▸ Exercise A:
Could you retype the stretch of the interview below, starting at "MD: Yeah it" and ending at "the Viet Cong."?

▸ Passage shown:
——

But then also, this group of students came from UCLA led by this young professor Bob Brenner, who I eventually went to study with, and this other young professor, John Amstead, and they kept telling me, you know, you need to come to school, cuz I was complaining —I was trying to read Marx, I wouldn’t take lunch breaks at work in order to conserve an hour, hour and a half, at dinner to read. And I was trying to read things like Sartre’s Search for Method and so on, Volume I of Capital, and I was getting nowhere. So they said you have to come to UCLA.

Being 29 years old, almost 30, having been married and earned a working man’s wage, and you know, spending too much time in topless bars with my crazy Teamster friends, I didn’t want to be a starving student. So John T. Williams, who is this black teamster leader who helped integrate some of the teamster locals in the sixties, a real hero, he’s mentioned in the book. He told me, he said, look, you know, Grayline Tours is hiring. And you’ve got a class one license, you can easily get on there. So I went down and I got hired. And part of the attraction of the job was that if you worked for a number of months full time, then you could go on the extra board where you were part-time at nights, which would’ve been perfect for me. And I wouldn’t have to have to borrow money or have a stupid campus job. The knowledge about LA, the whole rap that the drivers gave to the tourists was proprietary. You had to buy it from somebody. Charged a lot of money, and [the other drivers] wore airline pilot-like uniforms. And I decided to, you know, screw that. And so I started reading LA history seriously for the first time, starting with Carey McWilliams.


And you know, some groups of tourists didn’t like my take at all. But Grayline had a contract with the longshoreman’s union in Hawaii, plantation workers, and they’d come over on group holidays and I would get them, and they were fantastically interested in labor and civil rights history. I just absolutely had a ball with them.

But then Grayline, I believe the franchise was owned by one family, but they decided to sell it or something. So they basically decided to de-unionize the place.


SD: Oh, so it was union.


MD: Yeah it was, but it was the cab drivers local. It was a really corrupt Teamsters sweetheart local. And so suddenly when the strike breakers are brought in — there’s a group of bus drivers. a kind of army of bus drivers, whose only purpose is to be sent all over the United States to break bus strikes. Full time industry employees. And then I got arrested allegedly for hitting one of them with my picket sign. Hitting a guy who claimed to have been a prisoner of the Viet Cong.

SD: So a war hero.


MD: It got weirder and weirder. I mean, some of the guys were okay, but a lot of these guys were — one of ’em had a bar off of Temple Street, and I think pimped out girls. Some of these guys were pretty shady. I’d never thought of them as serious, you know, coming out of the teamsters strike. But these guys had worked there for years and had the self image of airline pilots. Suddenly, they’re out there on the streets.

——

▸ Dataset extract:

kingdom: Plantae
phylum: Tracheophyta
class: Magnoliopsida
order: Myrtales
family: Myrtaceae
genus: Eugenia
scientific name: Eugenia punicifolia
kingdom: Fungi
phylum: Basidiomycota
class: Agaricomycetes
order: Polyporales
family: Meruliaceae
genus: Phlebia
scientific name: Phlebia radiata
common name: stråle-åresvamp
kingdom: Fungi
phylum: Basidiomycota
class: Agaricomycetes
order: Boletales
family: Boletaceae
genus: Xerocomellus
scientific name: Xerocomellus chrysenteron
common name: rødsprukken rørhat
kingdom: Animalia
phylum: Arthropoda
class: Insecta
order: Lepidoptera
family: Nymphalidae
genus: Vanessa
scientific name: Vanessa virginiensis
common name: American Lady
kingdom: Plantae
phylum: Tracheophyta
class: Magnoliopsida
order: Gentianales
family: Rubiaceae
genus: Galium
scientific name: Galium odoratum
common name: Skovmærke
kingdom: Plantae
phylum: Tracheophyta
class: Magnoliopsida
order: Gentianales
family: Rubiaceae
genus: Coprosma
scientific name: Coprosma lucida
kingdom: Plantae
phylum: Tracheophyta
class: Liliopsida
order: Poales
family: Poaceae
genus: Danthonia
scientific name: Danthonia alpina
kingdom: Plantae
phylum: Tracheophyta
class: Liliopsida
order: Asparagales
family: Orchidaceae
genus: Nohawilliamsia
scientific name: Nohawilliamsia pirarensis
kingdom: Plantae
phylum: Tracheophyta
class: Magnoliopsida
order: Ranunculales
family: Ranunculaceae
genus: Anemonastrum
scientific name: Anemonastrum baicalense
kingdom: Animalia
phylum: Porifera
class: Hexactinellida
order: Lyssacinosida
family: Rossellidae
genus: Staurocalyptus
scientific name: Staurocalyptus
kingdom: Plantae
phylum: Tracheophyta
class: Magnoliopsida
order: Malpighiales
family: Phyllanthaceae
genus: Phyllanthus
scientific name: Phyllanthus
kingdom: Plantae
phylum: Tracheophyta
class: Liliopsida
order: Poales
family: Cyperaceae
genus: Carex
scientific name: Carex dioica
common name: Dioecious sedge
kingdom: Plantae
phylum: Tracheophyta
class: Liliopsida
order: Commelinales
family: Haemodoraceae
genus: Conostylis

——

▸ Exercise B:
Can you lay out the rows above as a JSON list of strings, one string per line with blank lines left out, starting at the line that contains "genus: Xerocomellus" and ending at the line that contains "scientific name: Coprosma lucida", both lines included?

▸ Worked solution A:
MD: Yeah it was, but it was the cab drivers local. It was a really corrupt Teamsters sweetheart local. And so suddenly when the strike breakers are brought in — there’s a group of bus drivers. a kind of army of bus drivers, whose only purpose is to be sent all over the United States to break bus strikes. Full time industry employees. And then I got arrested allegedly for hitting one of them with my picket sign. Hitting a guy who claimed to have been a prisoner of the Viet Cong.

▸ Worked solution B:
[
  "genus: Xerocomellus",
  "scientific name: Xerocomellus chrysenteron",
  "common name: rødsprukken rørhat",
  "kingdom: Animalia",
  "phylum: Arthropoda",
  "class: Insecta",
  "order: Lepidoptera",
  "family: Nymphalidae",
  "genus: Vanessa",
  "scientific name: Vanessa virginiensis",
  "common name: American Lady",
  "kingdom: Plantae",
  "phylum: Tracheophyta",
  "class: Magnoliopsida",
  "order: Gentianales",
  "family: Rubiaceae",
  "genus: Galium",
  "scientific name: Galium odoratum",
  "common name: Skovmærke",
  "kingdom: Plantae",
  "phylum: Tracheophyta",
  "class: Magnoliopsida",
  "order: Gentianales",
  "family: Rubiaceae",
  "genus: Coprosma",
  "scientific name: Coprosma lucida"
]